#### Extracted page text data:
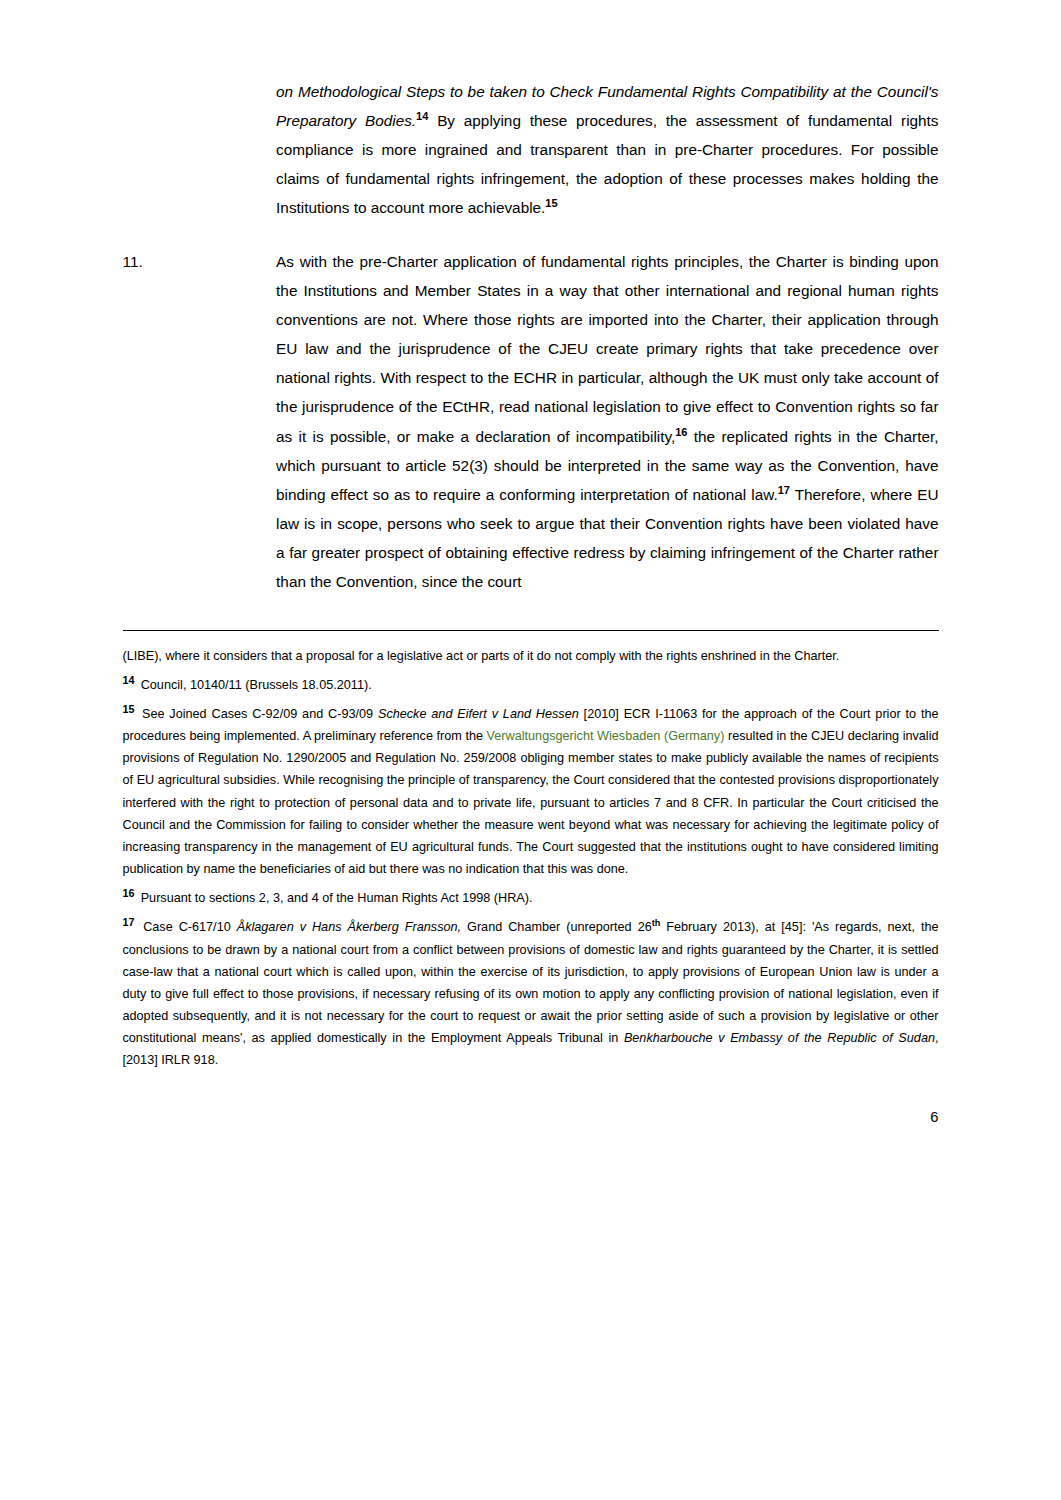on Methodological Steps to be taken to Check Fundamental Rights Compatibility at the Council's Preparatory Bodies.14 By applying these procedures, the assessment of fundamental rights compliance is more ingrained and transparent than in pre-Charter procedures. For possible claims of fundamental rights infringement, the adoption of these processes makes holding the Institutions to account more achievable.15
11.
As with the pre-Charter application of fundamental rights principles, the Charter is binding upon the Institutions and Member States in a way that other international and regional human rights conventions are not. Where those rights are imported into the Charter, their application through EU law and the jurisprudence of the CJEU create primary rights that take precedence over national rights. With respect to the ECHR in particular, although the UK must only take account of the jurisprudence of the ECtHR, read national legislation to give effect to Convention rights so far as it is possible, or make a declaration of incompatibility,16 the replicated rights in the Charter, which pursuant to article 52(3) should be interpreted in the same way as the Convention, have binding effect so as to require a conforming interpretation of national law.17 Therefore, where EU law is in scope, persons who seek to argue that their Convention rights have been violated have a far greater prospect of obtaining effective redress by claiming infringement of the Charter rather than the Convention, since the court
(LIBE), where it considers that a proposal for a legislative act or parts of it do not comply with the rights enshrined in the Charter.
14 Council, 10140/11 (Brussels 18.05.2011).
15 See Joined Cases C-92/09 and C-93/09 Schecke and Eifert v Land Hessen [2010] ECR I-11063 for the approach of the Court prior to the procedures being implemented. A preliminary reference from the Verwaltungsgericht Wiesbaden (Germany) resulted in the CJEU declaring invalid provisions of Regulation No. 1290/2005 and Regulation No. 259/2008 obliging member states to make publicly available the names of recipients of EU agricultural subsidies. While recognising the principle of transparency, the Court considered that the contested provisions disproportionately interfered with the right to protection of personal data and to private life, pursuant to articles 7 and 8 CFR. In particular the Court criticised the Council and the Commission for failing to consider whether the measure went beyond what was necessary for achieving the legitimate policy of increasing transparency in the management of EU agricultural funds. The Court suggested that the institutions ought to have considered limiting publication by name the beneficiaries of aid but there was no indication that this was done.
16 Pursuant to sections 2, 3, and 4 of the Human Rights Act 1998 (HRA).
17 Case C-617/10 Åklagaren v Hans Åkerberg Fransson, Grand Chamber (unreported 26th February 2013), at [45]: 'As regards, next, the conclusions to be drawn by a national court from a conflict between provisions of domestic law and rights guaranteed by the Charter, it is settled case-law that a national court which is called upon, within the exercise of its jurisdiction, to apply provisions of European Union law is under a duty to give full effect to those provisions, if necessary refusing of its own motion to apply any conflicting provision of national legislation, even if adopted subsequently, and it is not necessary for the court to request or await the prior setting aside of such a provision by legislative or other constitutional means', as applied domestically in the Employment Appeals Tribunal in Benkharbouche v Embassy of the Republic of Sudan, [2013] IRLR 918.
6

#### What you need to do:
An exact copy of the records above is needed, with the pictures removed.

#### Task result:
on Methodological Steps to be taken to Check Fundamental Rights Compatibility at the Council's Preparatory Bodies.14 By applying these procedures, the assessment of fundamental rights compliance is more ingrained and transparent than in pre-Charter procedures. For possible claims of fundamental rights infringement, the adoption of these processes makes holding the Institutions to account more achievable.15
11.
As with the pre-Charter application of fundamental rights principles, the Charter is binding upon the Institutions and Member States in a way that other international and regional human rights conventions are not. Where those rights are imported into the Charter, their application through EU law and the jurisprudence of the CJEU create primary rights that take precedence over national rights. With respect to the ECHR in particular, although the UK must only take account of the jurisprudence of the ECtHR, read national legislation to give effect to Convention rights so far as it is possible, or make a declaration of incompatibility,16 the replicated rights in the Charter, which pursuant to article 52(3) should be interpreted in the same way as the Convention, have binding effect so as to require a conforming interpretation of national law.17 Therefore, where EU law is in scope, persons who seek to argue that their Convention rights have been violated have a far greater prospect of obtaining effective redress by claiming infringement of the Charter rather than the Convention, since the court
(LIBE), where it considers that a proposal for a legislative act or parts of it do not comply with the rights enshrined in the Charter.
14 Council, 10140/11 (Brussels 18.05.2011).
15 See Joined Cases C-92/09 and C-93/09 Schecke and Eifert v Land Hessen [2010] ECR I-11063 for the approach of the Court prior to the procedures being implemented. A preliminary reference from the Verwaltungsgericht Wiesbaden (Germany) resulted in the CJEU declaring invalid provisions of Regulation No. 1290/2005 and Regulation No. 259/2008 obliging member states to make publicly available the names of recipients of EU agricultural subsidies. While recognising the principle of transparency, the Court considered that the contested provisions disproportionately interfered with the right to protection of personal data and to private life, pursuant to articles 7 and 8 CFR. In particular the Court criticised the Council and the Commission for failing to consider whether the measure went beyond what was necessary for achieving the legitimate policy of increasing transparency in the management of EU agricultural funds. The Court suggested that the institutions ought to have considered limiting publication by name the beneficiaries of aid but there was no indication that this was done.
16 Pursuant to sections 2, 3, and 4 of the Human Rights Act 1998 (HRA).
17 Case C-617/10 Åklagaren v Hans Åkerberg Fransson, Grand Chamber (unreported 26th February 2013), at [45]: 'As regards, next, the conclusions to be drawn by a national court from a conflict between provisions of domestic law and rights guaranteed by the Charter, it is settled case-law that a national court which is called upon, within the exercise of its jurisdiction, to apply provisions of European Union law is under a duty to give full effect to those provisions, if necessary refusing of its own motion to apply any conflicting provision of national legislation, even if adopted subsequently, and it is not necessary for the court to request or await the prior setting aside of such a provision by legislative or other constitutional means', as applied domestically in the Employment Appeals Tribunal in Benkharbouche v Embassy of the Republic of Sudan, [2013] IRLR 918.
6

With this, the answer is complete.